I totally agree with all the above and have been exposed to all those noises (except the race motorcycle) but I'll add 4 years in the field artillery, 30 years of helicopters, and 15 years of being a firearms instructor. I think I've had enough noise in my life! Although I will have an engine noise app on my phone and when I give people a ride for the first time it'll be fun to have it on for the first mile or so then turn it off. I think it will demonstrate how truly nice a silence can be, plus it will be interesting to see the reaction from people who think the engine "died" but the car still accelerates.


----------



## Ken Voss (Feb 2, 2017)

See the image of a yellow car on the left? That is a 500HP supercharged ICE with straight side pipes. When I want to make noise I will take that out for a joy ride.

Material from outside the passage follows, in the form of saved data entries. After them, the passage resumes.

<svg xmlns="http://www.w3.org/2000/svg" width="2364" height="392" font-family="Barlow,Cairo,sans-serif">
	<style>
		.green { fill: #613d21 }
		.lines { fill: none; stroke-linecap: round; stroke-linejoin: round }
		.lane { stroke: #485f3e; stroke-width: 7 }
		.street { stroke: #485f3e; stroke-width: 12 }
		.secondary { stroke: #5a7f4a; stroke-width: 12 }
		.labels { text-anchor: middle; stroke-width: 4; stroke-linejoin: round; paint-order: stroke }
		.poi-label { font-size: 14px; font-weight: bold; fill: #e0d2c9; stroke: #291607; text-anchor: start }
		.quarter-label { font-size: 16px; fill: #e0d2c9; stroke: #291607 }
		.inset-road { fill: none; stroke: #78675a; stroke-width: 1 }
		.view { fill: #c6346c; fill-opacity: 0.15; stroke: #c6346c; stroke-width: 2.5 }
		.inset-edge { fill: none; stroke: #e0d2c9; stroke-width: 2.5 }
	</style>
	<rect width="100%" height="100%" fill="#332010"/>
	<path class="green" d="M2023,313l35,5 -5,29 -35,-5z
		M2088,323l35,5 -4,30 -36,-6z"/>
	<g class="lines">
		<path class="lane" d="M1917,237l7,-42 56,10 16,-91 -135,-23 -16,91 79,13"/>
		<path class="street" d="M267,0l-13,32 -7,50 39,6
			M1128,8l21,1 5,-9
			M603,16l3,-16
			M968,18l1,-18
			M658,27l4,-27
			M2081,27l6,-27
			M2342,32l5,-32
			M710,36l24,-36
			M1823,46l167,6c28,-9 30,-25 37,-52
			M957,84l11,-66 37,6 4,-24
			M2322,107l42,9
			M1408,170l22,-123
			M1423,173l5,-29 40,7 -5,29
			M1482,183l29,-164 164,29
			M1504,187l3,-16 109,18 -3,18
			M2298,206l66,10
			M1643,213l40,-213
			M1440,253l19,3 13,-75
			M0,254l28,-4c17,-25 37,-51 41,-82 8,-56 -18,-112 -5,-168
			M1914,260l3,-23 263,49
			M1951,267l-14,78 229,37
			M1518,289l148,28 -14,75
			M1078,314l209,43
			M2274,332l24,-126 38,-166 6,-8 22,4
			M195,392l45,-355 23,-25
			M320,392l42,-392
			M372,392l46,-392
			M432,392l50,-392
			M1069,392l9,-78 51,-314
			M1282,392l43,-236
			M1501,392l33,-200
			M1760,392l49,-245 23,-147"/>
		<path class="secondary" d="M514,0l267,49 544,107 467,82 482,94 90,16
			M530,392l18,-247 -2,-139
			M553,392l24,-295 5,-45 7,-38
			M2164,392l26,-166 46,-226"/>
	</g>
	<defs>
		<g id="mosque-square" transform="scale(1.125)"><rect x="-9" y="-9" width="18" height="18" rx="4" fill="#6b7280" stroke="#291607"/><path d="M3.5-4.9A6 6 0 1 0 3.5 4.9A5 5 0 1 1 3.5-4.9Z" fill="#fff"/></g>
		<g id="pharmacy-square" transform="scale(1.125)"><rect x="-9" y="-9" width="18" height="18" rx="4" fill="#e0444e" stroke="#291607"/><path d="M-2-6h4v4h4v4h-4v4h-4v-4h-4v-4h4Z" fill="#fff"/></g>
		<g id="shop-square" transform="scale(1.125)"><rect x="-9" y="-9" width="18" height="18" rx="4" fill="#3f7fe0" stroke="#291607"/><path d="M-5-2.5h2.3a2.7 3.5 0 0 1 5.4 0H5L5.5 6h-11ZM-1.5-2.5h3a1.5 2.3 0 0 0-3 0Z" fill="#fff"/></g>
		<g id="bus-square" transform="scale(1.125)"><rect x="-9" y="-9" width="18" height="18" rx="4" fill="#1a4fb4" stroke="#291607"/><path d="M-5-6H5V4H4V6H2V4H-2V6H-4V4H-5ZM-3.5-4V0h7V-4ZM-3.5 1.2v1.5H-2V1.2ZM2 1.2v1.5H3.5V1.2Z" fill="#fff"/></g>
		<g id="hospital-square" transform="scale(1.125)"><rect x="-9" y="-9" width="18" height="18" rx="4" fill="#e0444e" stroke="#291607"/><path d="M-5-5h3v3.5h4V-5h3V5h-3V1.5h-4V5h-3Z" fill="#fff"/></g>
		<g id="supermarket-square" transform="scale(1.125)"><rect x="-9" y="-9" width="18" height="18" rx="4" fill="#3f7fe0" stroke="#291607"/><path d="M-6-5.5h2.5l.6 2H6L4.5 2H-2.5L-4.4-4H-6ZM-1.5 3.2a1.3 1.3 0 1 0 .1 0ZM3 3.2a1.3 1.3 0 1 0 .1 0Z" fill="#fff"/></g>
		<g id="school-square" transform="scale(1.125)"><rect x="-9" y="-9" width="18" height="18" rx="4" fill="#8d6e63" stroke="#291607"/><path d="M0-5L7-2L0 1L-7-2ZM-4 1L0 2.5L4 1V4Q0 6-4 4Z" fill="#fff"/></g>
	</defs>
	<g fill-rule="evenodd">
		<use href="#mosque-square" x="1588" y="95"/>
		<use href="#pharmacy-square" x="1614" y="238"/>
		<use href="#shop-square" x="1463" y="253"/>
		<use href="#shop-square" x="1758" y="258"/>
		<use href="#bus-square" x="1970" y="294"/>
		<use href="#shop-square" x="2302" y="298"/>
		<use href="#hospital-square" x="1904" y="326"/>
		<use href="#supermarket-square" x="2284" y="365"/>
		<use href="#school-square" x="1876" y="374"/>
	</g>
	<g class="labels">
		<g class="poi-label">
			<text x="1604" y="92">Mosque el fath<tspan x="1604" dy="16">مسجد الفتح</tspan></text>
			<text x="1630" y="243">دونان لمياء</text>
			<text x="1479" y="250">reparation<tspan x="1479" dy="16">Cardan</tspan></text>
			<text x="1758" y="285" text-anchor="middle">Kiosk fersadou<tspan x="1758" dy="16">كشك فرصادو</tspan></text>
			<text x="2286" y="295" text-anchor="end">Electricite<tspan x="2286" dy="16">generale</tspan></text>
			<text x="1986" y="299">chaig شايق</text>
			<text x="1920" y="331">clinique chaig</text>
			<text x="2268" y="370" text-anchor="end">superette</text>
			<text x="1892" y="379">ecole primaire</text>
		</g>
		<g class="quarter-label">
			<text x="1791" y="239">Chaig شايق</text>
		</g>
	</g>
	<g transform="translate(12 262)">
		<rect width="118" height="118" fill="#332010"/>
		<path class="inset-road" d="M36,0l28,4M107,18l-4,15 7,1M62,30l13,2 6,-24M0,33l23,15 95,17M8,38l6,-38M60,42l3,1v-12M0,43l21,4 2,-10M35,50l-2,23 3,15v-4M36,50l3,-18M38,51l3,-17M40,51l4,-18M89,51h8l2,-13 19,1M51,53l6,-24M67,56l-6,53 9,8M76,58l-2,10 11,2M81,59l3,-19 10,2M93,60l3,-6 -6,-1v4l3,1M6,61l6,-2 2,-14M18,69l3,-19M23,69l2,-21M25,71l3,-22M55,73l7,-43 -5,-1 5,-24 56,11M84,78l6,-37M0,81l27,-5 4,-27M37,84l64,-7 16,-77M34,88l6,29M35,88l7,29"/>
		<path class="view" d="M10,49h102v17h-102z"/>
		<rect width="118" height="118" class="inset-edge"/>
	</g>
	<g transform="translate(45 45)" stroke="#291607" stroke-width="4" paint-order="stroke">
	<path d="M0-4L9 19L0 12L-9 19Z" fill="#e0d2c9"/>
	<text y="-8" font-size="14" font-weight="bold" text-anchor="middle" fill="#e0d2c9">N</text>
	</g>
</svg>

One of the EV features that appeals to me is silence. The M3 will be a daily driver, I will be getting 18" wheels in part because they will generate less road noise. No thank you, I am not interested in introducing any additional noise


----------



## Sandy (Jun 3, 2017)

Mike Land said:


> I totally agree with all the above and have been exposed to all those noises (except the race motorcycle) but I'll add 4 years in the field artillery, 30 years of helicopters, and 15 years of being a firearms instructor. I think I've had enough noise in my life! Although I will have an engine noise app on my phone and when I give people a ride for the first time it'll be fun to have it on for the first mile or so then turn it off. I think it will demonstrate how truly nice a silence can be, plus it will be interesting to see the reaction from people who think the engine "died" but the car still accelerates.


Cool! Oh ya, I forgot about the firearm noise. I do double plug at the range however.


----------



## 3V Pilot (Sep 15, 2017)

Sandy said:


> Cool! Oh ya, I forgot about the firearm noise. I do double plug at the range however.


Yes, inner ear plugs and outer ear muff with electronics are a great way to go. Very similar to the new helmets we just got, they have ANR built in and supposedly you don't need inner ear protection anymore. However I still wear my inner ear protection AKA headphones, because hey, it's the best way to make sure my music is not interrupted by those pesky traffic calls from ATC!


----------



## 3V Pilot (Sep 15, 2017)

Ken Voss said:


> See the image of a yellow car on the left? That is a 500HP supercharged ICE with straight side pipes. When I want to make noise I will take that out for a joy ride.
> 
> One of the EV features that appeals to me is silence. The M3 will be a daily driver, I will be getting 18" wheels in part because they will generate less road noise. No thank you, I am not interested in introducing any additional noise


Kenn, that thing is TOO cool. You need to post a video of how much noise that engine can make. Just one question, is it strictly a straight line car or will that thing actually go around a corner without flipping over?


----------



## nikola3 (Aug 29, 2017)

EVfusion said:


> During HUD discussions early this year there was a post showing a HUD app that did exactly what you want PLUS showed analogue dash mimicking the vehicle chosen.


You might be referring to this video, I think. Car Simulator portion starting at 5:16 with the TIE fighter at 7:39.


----------



## MGallo (Oct 29, 2016)

nikola3 said:


> You might be referring to this video, I think. Car Simulator portion starting at 5:16 with the TIE fighter at 7:39.


nikola, what is that product?


----------



## nikola3 (Aug 29, 2017)

Based on comments posted on the YouTube video, there is apparently no product. These are just video mock-up suggestions for possible HUD and sound effects applications in a Tesla - it's a simulation of simulation software.


----------



## garsh (Apr 4, 2016)

Insaneoctane said:


> Pick your favorite exhaust tone (ie Lamborghini, Z06, Hemi, Ferrari etc)





garsh said:


>


Elon has heard my request!!!!!


__ https://twitter.com/i/web/status/1113538635201044480


----------



## Frully (Aug 30, 2018)

Also of note, this product exists for ICE cars - plugs into the 12V socket and reads the alternator noise to guess the rpm - then transmits audio over FM so you can fake it.
...if you can get the car telemetry then having a tesla one would be fun - as others mention specifically for the spaceship sounds.


----------



## 3V Pilot (Sep 15, 2017)

Frully said:


> Also of note, this product exists for ICE cars - plugs into the 12V socket and reads the alternator noise to guess the rpm - then transmits audio over FM so you can fake it.
> ...if you can get the car telemetry then having a tesla one would be fun - as others mention specifically for the spaceship sounds.


There is an app that uses the phone accelerometer to simulate engine sounds. On Google Playstore it's called "XLR8". Not sure if there is an iPhone version but it should make any Tesla sound like an old fashioned ICE mobile!


----------